Extract provided:
☆ ☆ ☆ ☆ ☆

|2 METHODS OF QUADRANTING JET STREAK
METEOROLOGIST JEFF HABY
A jet streak is a region of high speed wind within the jet stream (subtropical jet stream / polar jet stream). The best charts to analyze
jet streaks within the jet stream are the 300-mb chart in the winter and the 200-mb chart in the summer. The jet core is the segment of
the highest speed wind within a jet streak. This is typically toward the center of the jet streak. The jet streak is divided into 4 sections
with the middle of the jet streak being where the strongest wind is located. The entire jet streak does not move as fast as the winds that
are flowing through the jet streak. For example, the entire jet streak may be moving at 25 knots while the maximum jet streak winds are 140
knots. Thus, wind moves through the jet streak. The 4 sectors of a jet streak given below are the left rear quadrant, the right rear quadrant,
the left front quadrant and the right front quadrant. A jet streak can also be divided into two regions called the entrance sector and
the exit sector. Wind enters the jet streak within the entrance sector (which are the left and right rear quadrants) and exits within the
exit sector (which are the left and right front quadrants).
The purpose of quadranting a jet streak is to find where the regions of lifting and sinking air are located. Upper level divergence contributes
to lifting air while upper level convergence contributes to sinking air. When reading about “upper level divergence” in a forecast discussion,
jet streak divergence is one contributing factor to upper level divergence and thus rising air. Rising air enhances precipitation chances
and storm chances. The regions of upper level divergence (rising air) are in the Right Rear quadrant and the Left Front quadrant while
the regions of upper level convergence (sinking air) are in the Left Rear and Right Front quadrant.

☆ ☆ ☆ ☆ ☆

Source data:
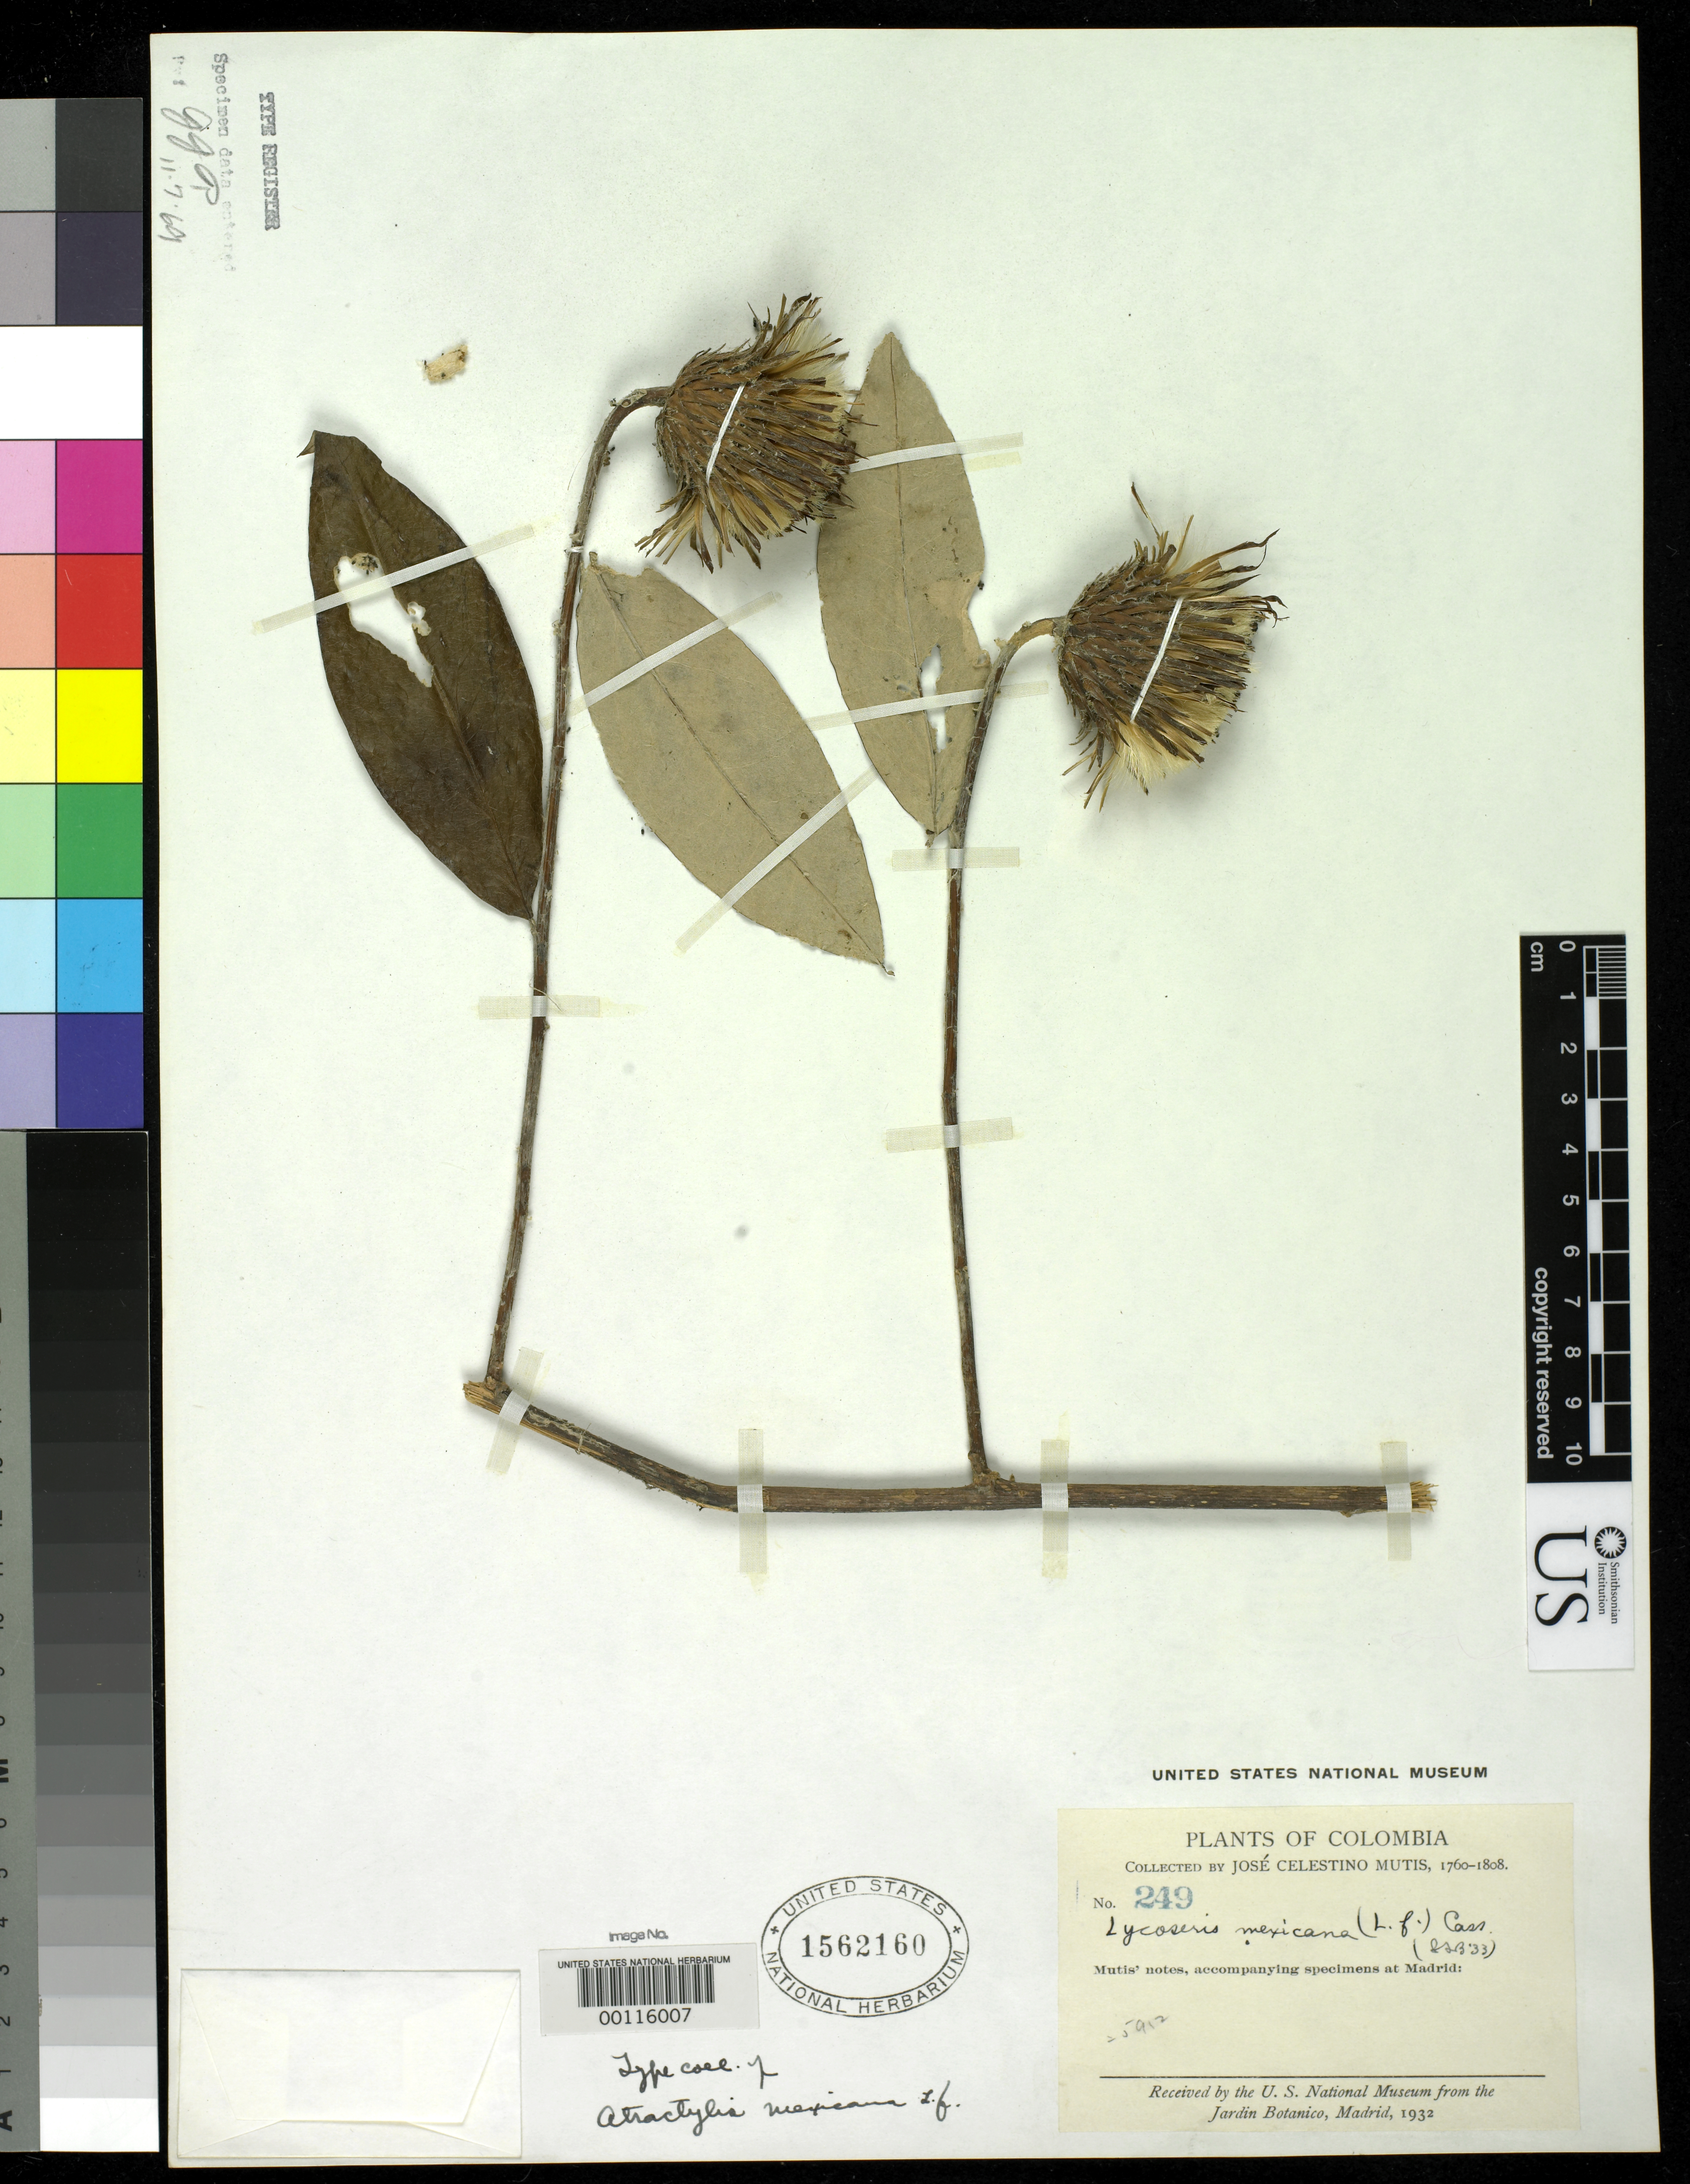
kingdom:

☆ ☆ ☆ ☆ ☆

Parts of the exercise:
- 1) Reproduce word for word the portion of the jet streak passage that opens with the words containing "The purpose of" and closes with "and Right Front quadrant.".
- 2) According to the jet streak passage, which chart is best for analyzing jet streaks in the summer?
- 3) Name every quadrant into which the jet streak passage divides a jet streak.
The material accompanying the jet streak passage plays no role here.

Response list:
- 1)
The purpose of quadranting a jet streak is to find where the regions of lifting and sinking air are located. Upper level divergence contributes
to lifting air while upper level convergence contributes to sinking air. When reading about “upper level divergence” in a forecast discussion,
jet streak divergence is one contributing factor to upper level divergence and thus rising air. Rising air enhances precipitation chances
and storm chances. The regions of upper level divergence (rising air) are in the Right Rear quadrant and the Left Front quadrant while
the regions of upper level convergence (sinking air) are in the Left Rear and Right Front quadrant.

- 2) The 200-mb chart.

- 3) Left rear quadrant, right rear quadrant, left front quadrant, right front quadrant